SOURCE DATA –
►
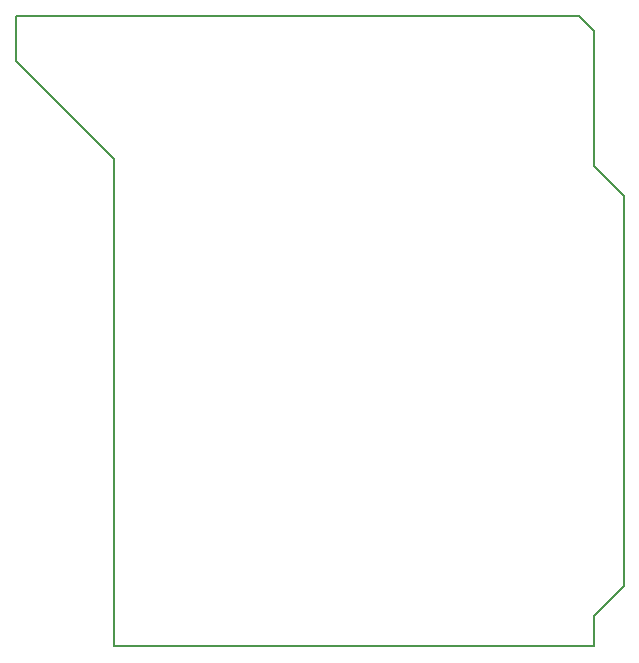
<source format=gbr>
G04 DipTrace 2.3.1.0*
%INminishiftjig_BoardOutline.gbr*%
%MOIN*%
%ADD11C,0.0055*%
%FSLAX44Y44*%
G04*
G70*
G90*
G75*
G01*
%LNBoardOutline*%
%LPD*%
X22687Y24937D2*
D11*
X3937D1*
Y23437D1*
X7187Y20187D1*
Y3937D1*
X23187D1*
Y4937D1*
X24187Y5937D1*
Y18937D1*
X23187Y19937D1*
Y24437D1*
X22687Y24937D1*
M02*

</source>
◄
WHAT THE EXERCISE ASKS –
Return the listing above unchanged, apart from dropping its pictures.

TASK RESPONSE –
<source format=gbr>
G04 DipTrace 2.3.1.0*
%INminishiftjig_BoardOutline.gbr*%
%MOIN*%
%ADD11C,0.0055*%
%FSLAX44Y44*%
G04*
G70*
G90*
G75*
G01*
%LNBoardOutline*%
%LPD*%
X22687Y24937D2*
D11*
X3937D1*
Y23437D1*
X7187Y20187D1*
Y3937D1*
X23187D1*
Y4937D1*
X24187Y5937D1*
Y18937D1*
X23187Y19937D1*
Y24437D1*
X22687Y24937D1*
M02*

</source>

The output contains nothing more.